Records contained in a dataset

<<<<

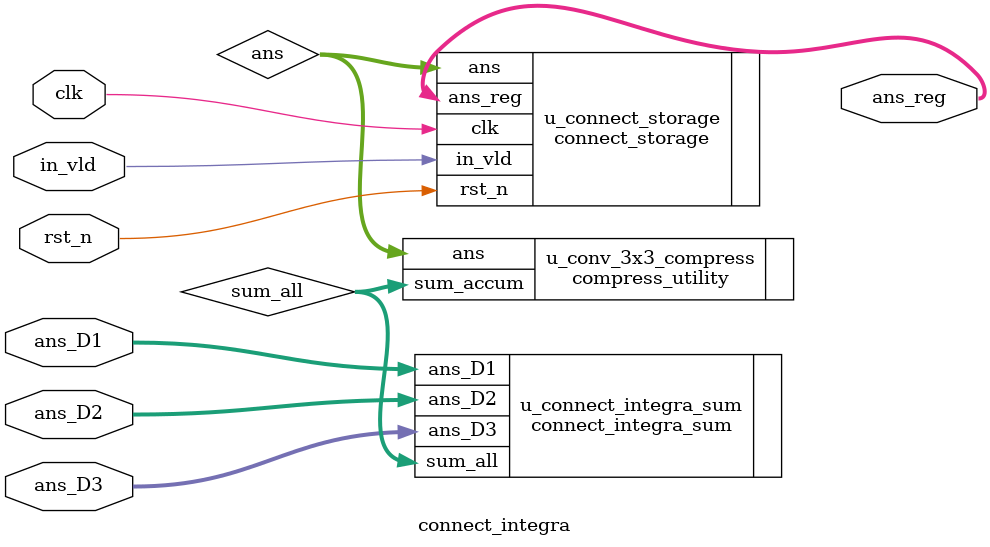
<source format=v>
`timescale 1ns/1ps
module connect_integra (
    input clk,
    input rst_n,
    input in_vld,
    input signed [20:0] ans_D1,
    input signed [20:0] ans_D2,
    input signed [20:0] ans_D3,
    output [7:0] ans_reg
);

    // sum up
    wire [20:0] sum_all;
    connect_integra_sum u_connect_integra_sum(
        .ans_D1(ans_D1),
        .ans_D2(ans_D2),
        .ans_D3(ans_D3),
        .sum_all(sum_all)
    );

    // compress
    wire [7:0] ans;
    compress_utility #(
        .SUM_WIDTH(21)
    ) u_conv_3x3_compress(
        .sum_accum(sum_all),
        .ans(ans)
    );

    // register
    connect_storage u_connect_storage(
        .clk(clk),
        .rst_n(rst_n),
        .in_vld(in_vld),
        .ans(ans),
        .ans_reg(ans_reg)
    );



endmodule

</source>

>>>>

_PROBLEM STATEMENT_: Only a number is wanted here: the tally of lines in the entries that include the word "input".

_SOLUTION FOR THIS PROBLEM_: 6